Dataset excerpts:
= Beginning of Section =
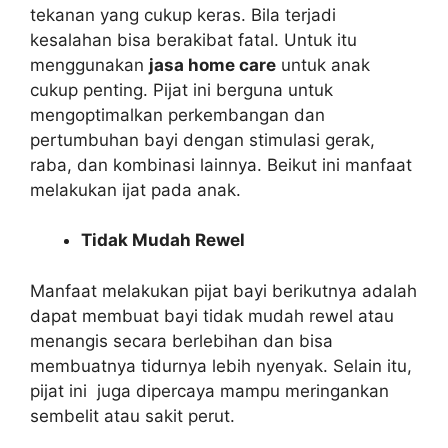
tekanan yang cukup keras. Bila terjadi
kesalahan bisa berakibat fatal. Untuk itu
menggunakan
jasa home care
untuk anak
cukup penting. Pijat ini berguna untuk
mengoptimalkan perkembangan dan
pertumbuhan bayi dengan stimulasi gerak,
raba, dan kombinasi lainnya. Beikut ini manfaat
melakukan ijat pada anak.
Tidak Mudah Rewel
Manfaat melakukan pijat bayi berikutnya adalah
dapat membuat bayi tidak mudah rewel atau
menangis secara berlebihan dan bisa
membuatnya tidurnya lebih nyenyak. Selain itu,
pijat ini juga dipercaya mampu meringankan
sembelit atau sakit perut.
= End of Section =
= Beginning of Section =
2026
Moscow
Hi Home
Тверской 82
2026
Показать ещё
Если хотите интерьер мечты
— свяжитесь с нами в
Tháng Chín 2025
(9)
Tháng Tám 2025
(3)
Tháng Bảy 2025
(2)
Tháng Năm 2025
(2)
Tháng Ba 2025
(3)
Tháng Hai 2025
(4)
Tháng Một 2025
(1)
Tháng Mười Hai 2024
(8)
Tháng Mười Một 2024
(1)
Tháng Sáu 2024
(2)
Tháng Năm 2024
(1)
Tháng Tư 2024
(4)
= End of Section =
= Beginning of Section =
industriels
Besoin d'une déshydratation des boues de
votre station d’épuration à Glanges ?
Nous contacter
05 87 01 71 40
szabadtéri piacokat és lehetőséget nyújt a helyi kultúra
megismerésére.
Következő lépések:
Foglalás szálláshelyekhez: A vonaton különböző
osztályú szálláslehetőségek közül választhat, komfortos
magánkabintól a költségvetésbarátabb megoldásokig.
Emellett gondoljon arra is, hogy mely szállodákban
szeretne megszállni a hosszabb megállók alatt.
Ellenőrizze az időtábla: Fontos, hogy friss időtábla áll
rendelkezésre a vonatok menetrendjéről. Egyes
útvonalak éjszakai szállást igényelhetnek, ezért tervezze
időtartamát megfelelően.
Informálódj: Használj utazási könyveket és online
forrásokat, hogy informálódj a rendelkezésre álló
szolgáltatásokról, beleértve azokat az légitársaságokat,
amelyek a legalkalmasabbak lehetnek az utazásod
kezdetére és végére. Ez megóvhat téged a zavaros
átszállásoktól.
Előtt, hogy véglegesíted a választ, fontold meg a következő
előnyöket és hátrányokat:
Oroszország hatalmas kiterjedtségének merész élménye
= End of Section =
Required action:
Could you filter the entries above for lines holding the string "atau" and copy them?

Written answer:
dapat membuat bayi tidak mudah rewel atau
sembelit atau sakit perut.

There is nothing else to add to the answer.